In a world where “NXT shocked face” now gets the contempt it deserves from fans, Moxley’s “shocked face” actually worked because he wasn't the only one flabbergasted by the kick-out.
Maybe that was the moment that in storyline Regal decided to extend his hand to Wheeler post-match and while Yuta writing BCC in his own blood on his chest was a striking visual, it’s visual of Jon Moxley’s facials after Yuta kicked out of the move that he has perfected in the last decade that will resonate with me.
Move of the Week (by Dan):
Yuta Kicks Moxley’s Head In.
It’s no surprise to me that Wheeler Yuta’s performance on Rampage is writ large throughout this week’s Roundtable, and Yuta could potentially have a top 5 moves of the week on his own from just that match against MOX.
The one that stood out for me the most however was his use of what I have lovingly started to call the ‘Bryan Danielson Stomp of Certain Death’.
Up until this point in the match, Yuta had used primarily ‘wrestling moves’ when Moxley allowed him, and indeed this moment was preceded by a lovely Angle-Slam-esque manoeuvre from the relative rookie. But as Yuta smeared his own blood across his chest, it immediately felt like something was about to dramatically change in his life, and those stomps delivered exactly that.
Holding the prone Moxley by the arms, Yuta didn’t perform an accurate kick to the head. Instead, learning from Danielson’s destruction of Trent earlier in the night, he inflicted flailing kick after flailing kick to the cheeks, chin, neck, chest and shoulder of the Death Rider.
Basically if it was attached to Moxley’s upper body, Yuta was thumping his heel into it, and the arena rightly came unglued at the pure glorious violence of it all. Kindly but terrifying uncle William Regal could not fail to be impressed.
An honourable mention to Swerve Strickland hitting a bloody moonsault off Keith Lee’s chest, because something that awesome certainly deserves at least a mention, but really this week was about Wheeler Yuta.
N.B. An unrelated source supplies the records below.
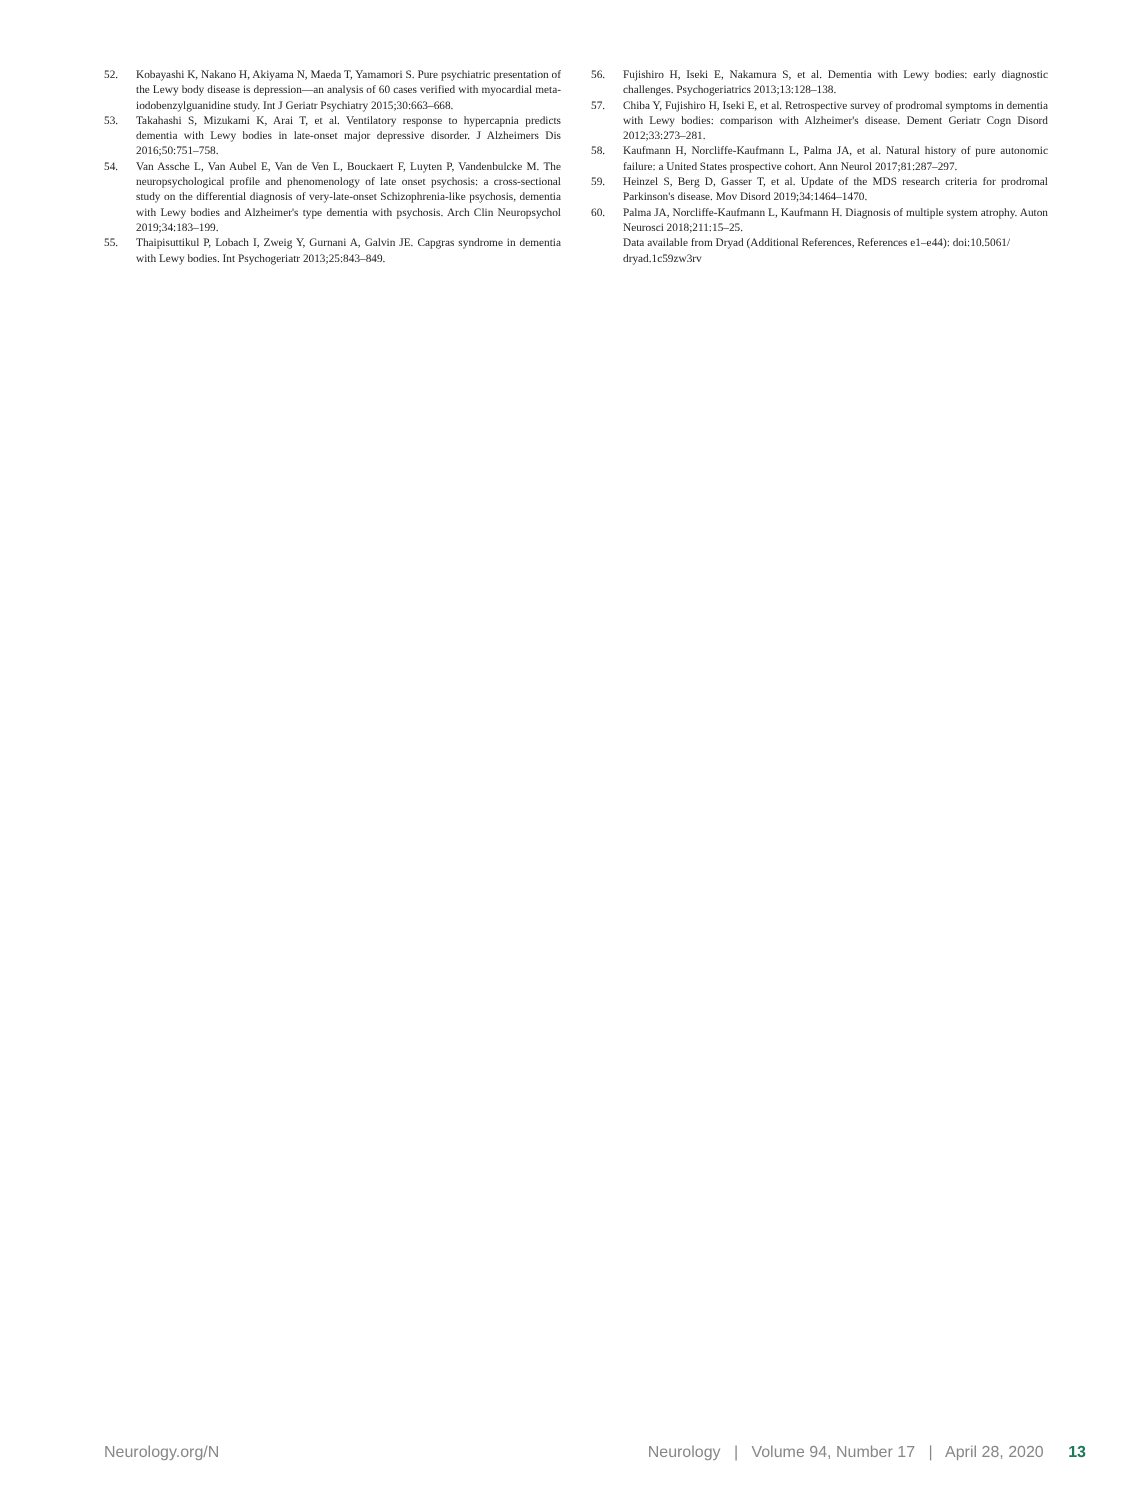52. Kobayashi K, Nakano H, Akiyama N, Maeda T, Yamamori S. Pure psychiatric presentation of the Lewy body disease is depression—an analysis of 60 cases verified with myocardial meta-iodobenzylguanidine study. Int J Geriatr Psychiatry 2015;30:663–668.
53. Takahashi S, Mizukami K, Arai T, et al. Ventilatory response to hypercapnia predicts dementia with Lewy bodies in late-onset major depressive disorder. J Alzheimers Dis 2016;50:751–758.
54. Van Assche L, Van Aubel E, Van de Ven L, Bouckaert F, Luyten P, Vandenbulcke M. The neuropsychological profile and phenomenology of late onset psychosis: a cross-sectional study on the differential diagnosis of very-late-onset Schizophrenia-like psychosis, dementia with Lewy bodies and Alzheimer's type dementia with psychosis. Arch Clin Neuropsychol 2019;34:183–199.
55. Thaipisuttikul P, Lobach I, Zweig Y, Gurnani A, Galvin JE. Capgras syndrome in dementia with Lewy bodies. Int Psychogeriatr 2013;25:843–849.
56. Fujishiro H, Iseki E, Nakamura S, et al. Dementia with Lewy bodies: early diagnostic challenges. Psychogeriatrics 2013;13:128–138.
57. Chiba Y, Fujishiro H, Iseki E, et al. Retrospective survey of prodromal symptoms in dementia with Lewy bodies: comparison with Alzheimer's disease. Dement Geriatr Cogn Disord 2012;33:273–281.
58. Kaufmann H, Norcliffe-Kaufmann L, Palma JA, et al. Natural history of pure autonomic failure: a United States prospective cohort. Ann Neurol 2017;81:287–297.
59. Heinzel S, Berg D, Gasser T, et al. Update of the MDS research criteria for prodromal Parkinson's disease. Mov Disord 2019;34:1464–1470.
60. Palma JA, Norcliffe-Kaufmann L, Kaufmann H. Diagnosis of multiple system atrophy. Auton Neurosci 2018;211:15–25.
Data available from Dryad (Additional References, References e1–e44): doi:10.5061/ dryad.1c59zw3rv
Neurology.org/N Neurology | Volume 94, Number 17 | April 28, 2020 13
Long may his tenure in the Blackpool Combat Club continue.
MVP of the Week (by Trish):
Return of the Mox.
Jon Moxley’s return to AEW on January 19th may have been one of the most important moments in the promotion’s year so far. Arguably the company’s biggest TV draw then had to re-discover his way with what must have felt like an entirely new body; adjusting to his lower weight base without compromising on his hard hitting style. Now just three months into his comeback, the Cincinnati native is back up to his previous in-ring standard, delivering his signature captivating promos and making stars out of younger performers.
This week’s matchup with Wheeler Yuta felt like a throwback to the Darby Allin title defence of July 2020, where the match structure and the perfectly placed babyface comebacks given to the younger man meant that Yuta was only propelled forwards, even in defeat.
It is this type of selflessness from a current main eventer that is invaluable to a promotion whose long-term future will depend on the stars they build just as much (if not more) than capitalising on its current leading names. That’s why Jon Moxley is my MVP of the week.